Lines below containing the word "camera" should be copied out.

Information:
[Start of Attachment]
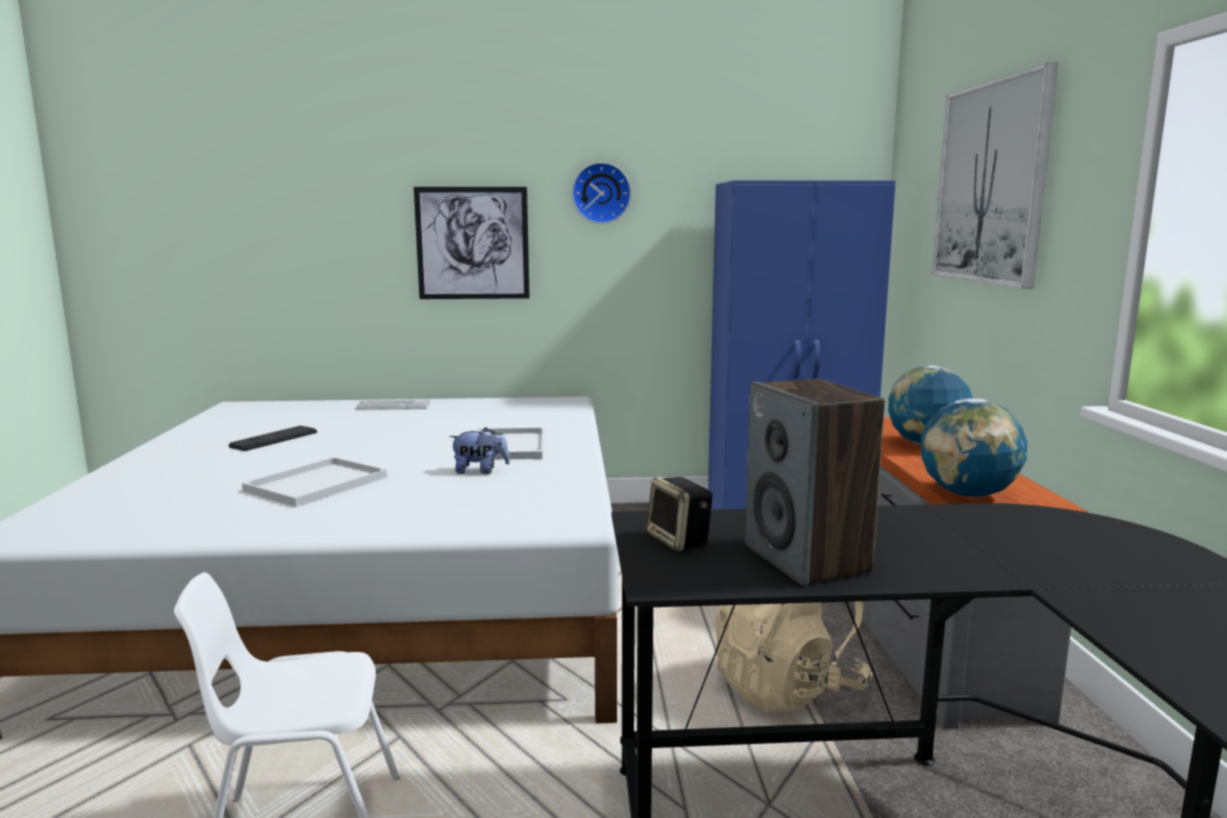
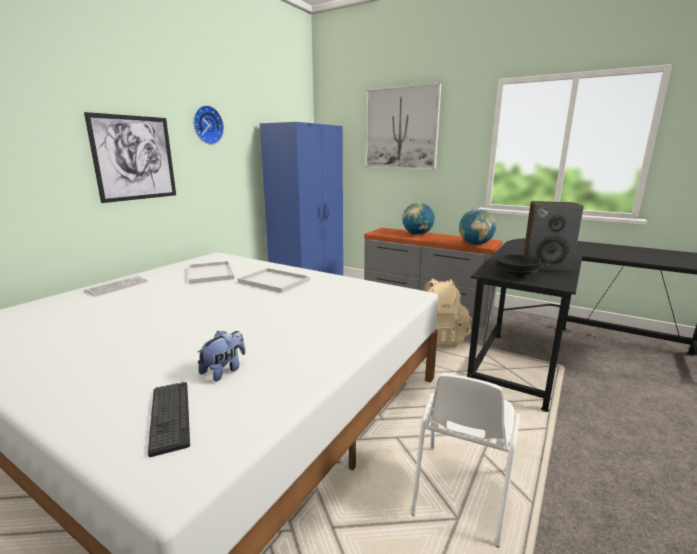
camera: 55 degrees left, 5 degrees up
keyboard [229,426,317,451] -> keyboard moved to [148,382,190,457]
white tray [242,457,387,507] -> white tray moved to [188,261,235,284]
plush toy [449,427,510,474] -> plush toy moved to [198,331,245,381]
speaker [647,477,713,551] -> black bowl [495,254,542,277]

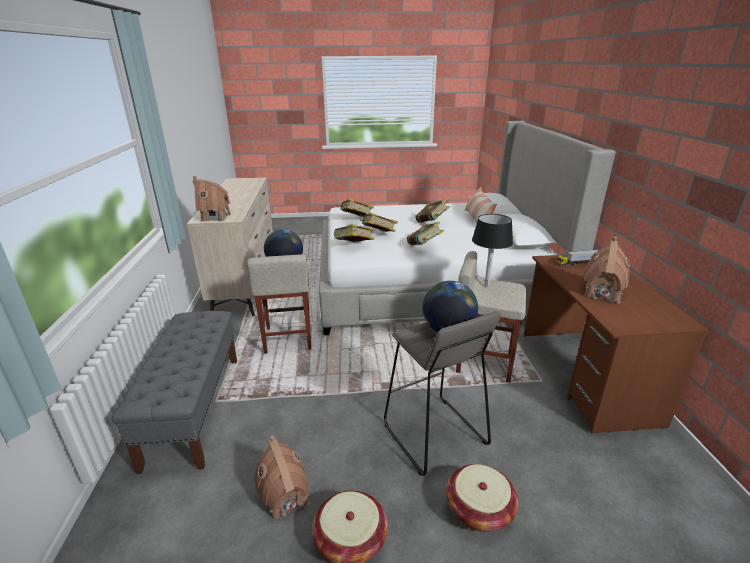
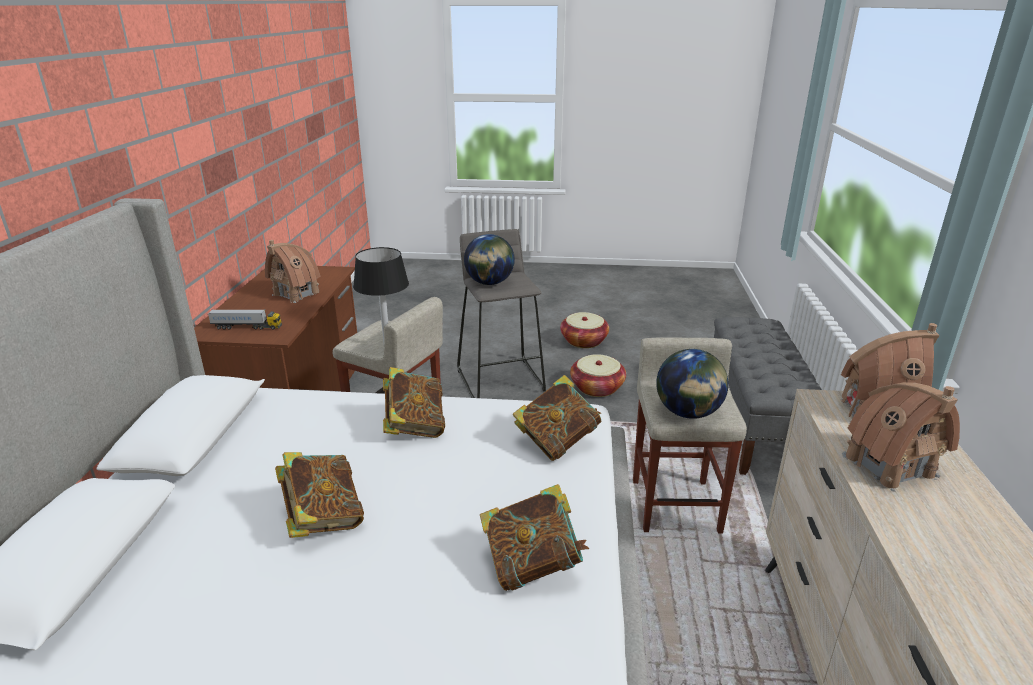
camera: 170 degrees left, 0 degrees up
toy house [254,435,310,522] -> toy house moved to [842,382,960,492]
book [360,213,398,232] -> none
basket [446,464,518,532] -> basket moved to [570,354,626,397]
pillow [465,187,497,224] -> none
[End of Attachment]
Exercise answer:
camera: 55 degrees left, 5 degrees up
camera: 170 degrees left, 0 degrees up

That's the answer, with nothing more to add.